For more than two years now, we have been living under the “new normal,” our lives disrupted by the COVID-19 pandemic. Among those most greatly affected by the virus were students, as they dealt with the loss of predictable daily routines and the social growth provided by in-person schooling. The experience of “shelter” — a shielded or safe condition — had been sorely lacking from students’ lives as they learned to navigate new unknowns. Thus it was particularly poignant when middle and high school students across the state rose to meet the Texas Society of Architects’ inaugural Student Design Challenge, established last summer by TxA’s Education Outreach Committee. The competition called for students to find creative design solutions surrounding the idea of shelter, specifically encouraging spaces for youth experiencing homelessness and other marginalized individuals in their communities.
Kyle Kenerley, AIA, chair of the TxA Education Outreach Committee, sees the competition as an invaluable opportunity to connect with students statewide and promote interest in the industry. “If we make this effort accessible to students at a young age, then they have a better idea of who they can reach out to in the future, rather than being completely clueless when they get to college,” Kenerley says.
The competition received nearly 100 entries, more than the committee anticipated for the first year of the contest. Kenerley notes that the quality of submissions and presentations impressed the committee and jurors. Finalists presented their projects via prerecorded videos at TxA’s 82nd Annual Conference and Design Expo last fall in San Antonio to a panel of five jurors.
Among the five final projects recognized, three came from teams of students at El Dorado High School in El Paso. “That group in particular shined above the rest of the projects,” says Kenerley.
The El Dorado students are led by teacher Luisa Valenzuela, AIA, who has taught the architecture program at the school since its inception in 2018, while also freelancing for New Republic Architects. The high school is home to the Aztec Architectural Academy, a unique program where students can earn college credit and take career and technical education courses, as well as become certified in Revit and AutoCAD. “The classes are specialized to teach the students what they will be doing in college and the industry,” Valenzuela says.

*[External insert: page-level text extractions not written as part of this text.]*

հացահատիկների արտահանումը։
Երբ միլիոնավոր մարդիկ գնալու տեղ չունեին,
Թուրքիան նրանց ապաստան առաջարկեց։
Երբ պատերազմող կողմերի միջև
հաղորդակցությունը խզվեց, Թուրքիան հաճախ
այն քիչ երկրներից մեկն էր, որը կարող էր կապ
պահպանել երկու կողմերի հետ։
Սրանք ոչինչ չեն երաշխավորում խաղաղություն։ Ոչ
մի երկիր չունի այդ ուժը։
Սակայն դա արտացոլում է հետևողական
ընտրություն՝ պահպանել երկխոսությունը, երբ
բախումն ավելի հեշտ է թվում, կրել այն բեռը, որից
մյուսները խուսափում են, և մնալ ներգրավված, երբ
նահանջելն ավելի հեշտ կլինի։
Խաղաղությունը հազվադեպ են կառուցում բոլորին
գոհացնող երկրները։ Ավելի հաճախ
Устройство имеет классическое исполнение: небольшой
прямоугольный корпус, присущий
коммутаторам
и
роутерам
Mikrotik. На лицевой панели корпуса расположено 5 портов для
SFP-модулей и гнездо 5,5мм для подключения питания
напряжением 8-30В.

Valenzuela explains the extra challenges the pandemic posed for her students, who learned how to draw to scale in PowerPoint without access to specialized software when school was being taught virtually. As students worked to complete their projects for the Design Challenge in August and September, some were returning to in-person learning for the first time in two years. They were learning the technology and creating their designs simultaneously, coming in on weekends to work.
Abdiel Cota, a junior at El Dorado and a member of the first-place team, Desert Hope, marveled at how much they had all grown since the beginning of the project. “Everyone on the team had a variety of ideas, so we didn’t know how to start, or even how to design and work in Revit,” Cota says.
Cota, along with teammates Ari Chavez and Jared Sanchez, designed a space “with the purpose of helping everyone who needs a safe place to go or call home.” Their project features a “minimalist building with warm colors that blend” into the desert landscape and climate of El Paso, complete with a cafeteria, a library, a gym, spaces for mental and physical health services, and living areas.
When Valenzuela and her students learned of their success in the competition, they celebrated the recognition of their hard work. “I cried,” says Valenzuela, now laughing as she remembers the moment. “I told the students, ‘This is what happens when you really put 110 percent of your effort in. Don’t give up! Just keep on going.’”
Exposure to the architectural field through projects like the Student Design Challenge and architecture classes before college can help students prepare for the future. “Architecture has helped me figure out what I like and what I want to do,” says Ana Becerra, a senior at El Dorado. “It’s taught me how to express my artistic self, and I’ve figured out I really like design. Architecture combines math and art, which are two of my favorite things.”
The Education Outreach Committee hopes to see participation grow even more with this year’s Design Challenge, which has a new theme: “CONNECTION: Design + Nature.” The deadline for submission is October 2.
“I’m very proud of the students,” Valenzuela says. “[This recognition] really helps them to see that they are at a level where they can design something that can be built.”
Rachel Cooper is the communications coordinator at the Texas Society of Architects.